И я могла бы поклясться, что с той же целью, преодолевая боль и выставляя напоказ синяки (которые вспухли и налились), она на следующее утро набралась храбрости и отправилась запекать паштет и готовить десерт на свадьбу Дерну. Я была уверена, что не увижу ее до полуночи и пробуду весь день одна. Но папа, вернувшись, как и накануне, в четверть первого, больше не выходил и, пообедав, принялся кружить по большой комнате, куда сквозь висевший на окне тюль с трудом пробивался чахлый свет блеклого зимнего дня. Он кружил так до вечера, пока я шила. Он кружил и кружил, временами что-то изрекая, не заботясь о том, чтобы связать между собою фразы, разделенные долгими, тяжкими, полными раздумья паузами.

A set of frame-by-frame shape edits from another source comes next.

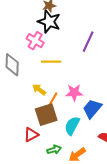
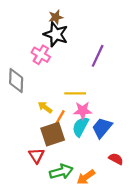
yellow line: (51, 62) -> (75, 93), moved
cyan semicircle: (72, 126) -> (80, 127), moved
red triangle: (31, 135) -> (36, 156), turned -35
green arrow: (54, 150) -> (61, 172), size x1.5

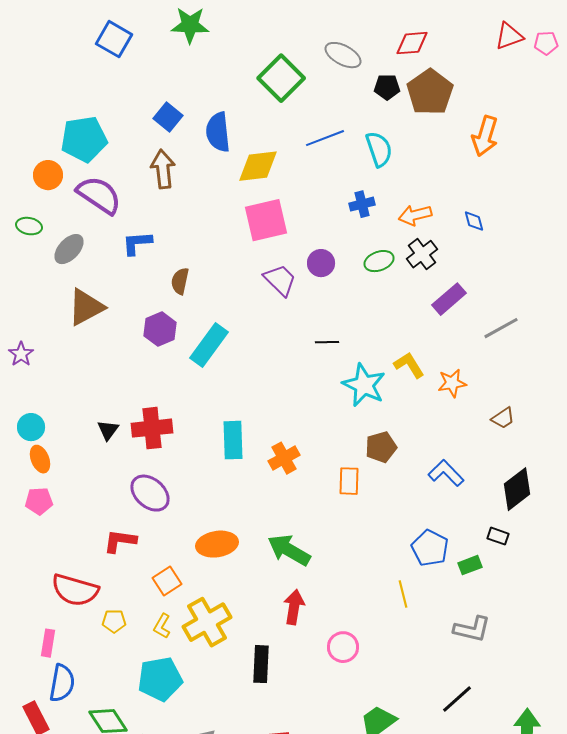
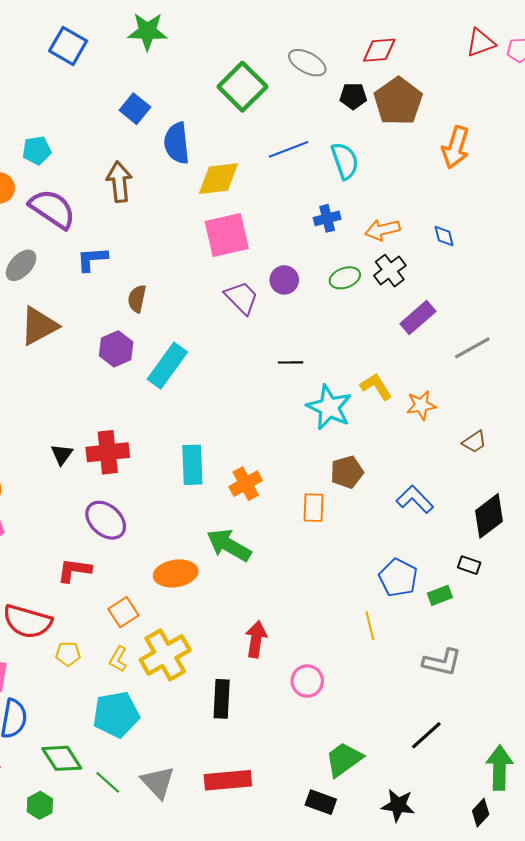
blue square: (168, 117) -> (135, 109), moved
cyan pentagon: (84, 139) -> (37, 150), size x0.6
green arrow: (289, 550) -> (229, 545), moved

— Представляешь, говорят, Ипполита собираются отдать под суд для малолетних преступников! — сказал он, например, когда я покончила с мытьем посуды (и, не удержавшись, раздраженно повела рукой, показывая, что это не самое страшное по сравнению с домашними событиями). Но пока его стоптанные шлепанцы выписывали круги по комнате, непредсказуемая его мысль тоже вилась вокруг какой-то главной тревоги, порождавшей, казалось, все остальные.